I am trying out the new coda release, not with success. Here's a description
of my failed effort.
- create a vice setup on a debian x86 box. The box, lambda.csail.mit.edu,
lives in a real machine room with a fat pipe to the net.
- create a venus setup on an ubuntu x86_64 box with
+ 10Gb of cache
+ big DATA & LOG:
% ls -l DATA LOG
-rw------- 1 root root 1201865464 2007-05-01 12:07 DATA
-rw------- 1 root root 300468736 2007-05-01 12:09 LOG
This box lives in my office at Northeastern, about 2 miles away from the
server over at MIT. It also has a university-grade net connection. It has
4Gb of ram and 10Gb of (encrypted) swap space on 3 spindles.
Here is the /etc/venus.conf:
realm="lambda.csail.mit.edu"
# 10 Gb of local file caching
cacheblocks=10000000
errorlog="/var/log/coda/venus.err"
logfile="/var/log/coda/venus.log"
rvm_log="/var/lib/coda/LOG"
rvm_data="/var/lib/coda/DATA"
cachedir="/var/lib/coda/cache"
checkpointdir="/var/lib/coda/spool"
pid_file="/var/run/coda-client.pid"
run_control_file="/var/run/coda-client.ctrl"
marinersocket="/var/run/coda-client.mariner"
mapprivate=1
DATA, LOG and the cache tree all live in my ext3 /var file system --
no raw partitions of any kind being used here.
- copy 2.6 Gb / 26k files of my home dir into my coda filesys, using
cp -pr <stuff> /coda/lambda.csail.mit.edu/user/shivers/.
This runs for a while, then completes w/no problem.

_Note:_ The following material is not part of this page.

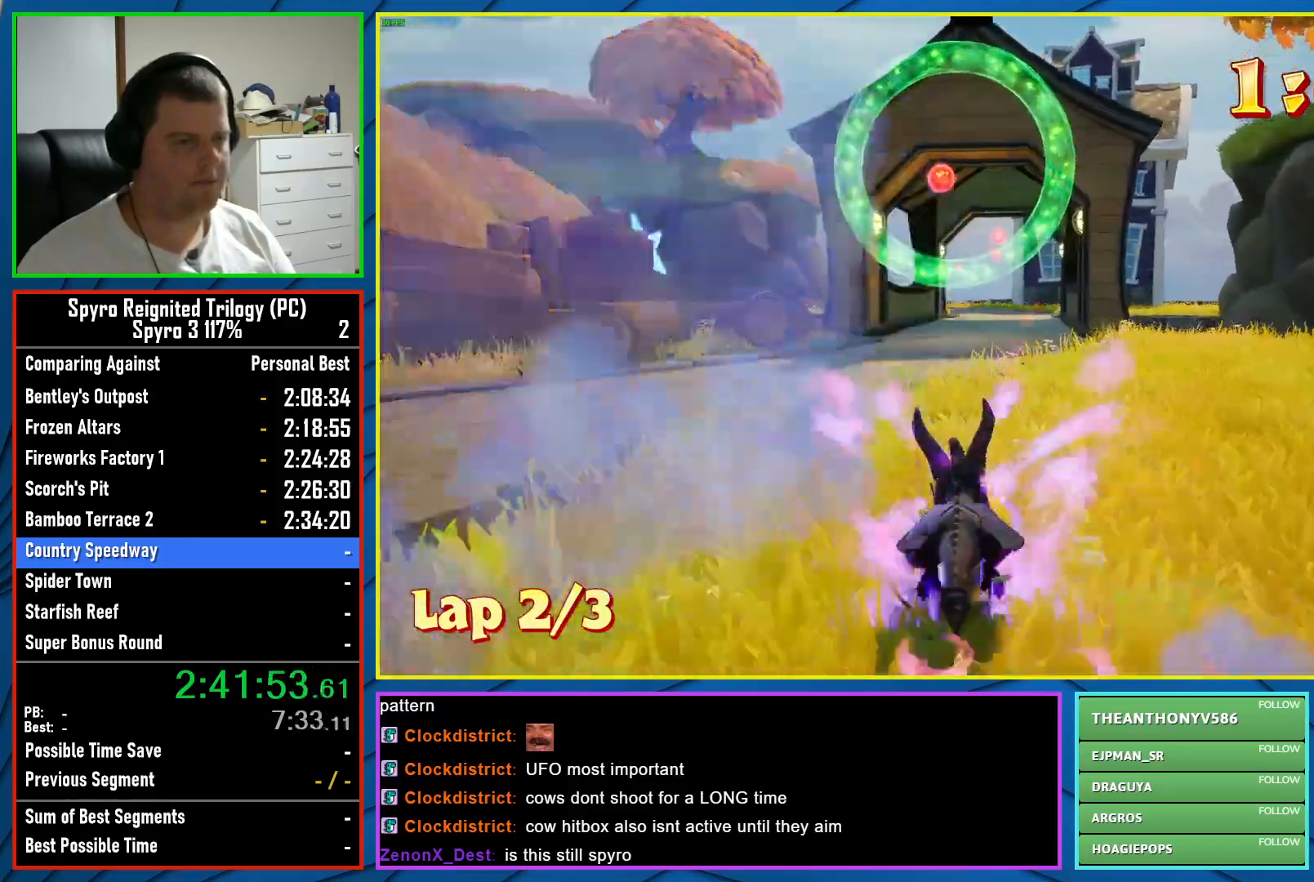
{"buttons": ["X"], "left_stick": "center", "events": []}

I can poke around in the coda dir from the shell using cd, ls & more,
no problem.
Meanwhile, codacon is scrolling writeback messages like crazy. Eventually,
everything is copied back to the server, cfs lv shows no pending CML
entries, and a du -sk of the vice directory shows that it's got all 2.6Gb
of the bits.
- hoard it all with
hoard add /coda/lambda.csail.mit.edu d+
Note that my 2.6Gb hoard should fit entirely within my 10Gb cache.
This runs for a while, then terminates successfully.
- Test it by walking the whole tree & reading every file, using find(1):
find /coda/lambda.csail.mit.edu/user/shivers -type f -exec /tmp/eat {} \;
-print
where /tmp/eat is a simple shell script that cats its args to /dev/null:
#!/bin/sh -
exec cat "$@" > /dev/null
This runs & completes successfully. Codacon shows no server->client file
transfer during this. So far, so good! Now for the trouble.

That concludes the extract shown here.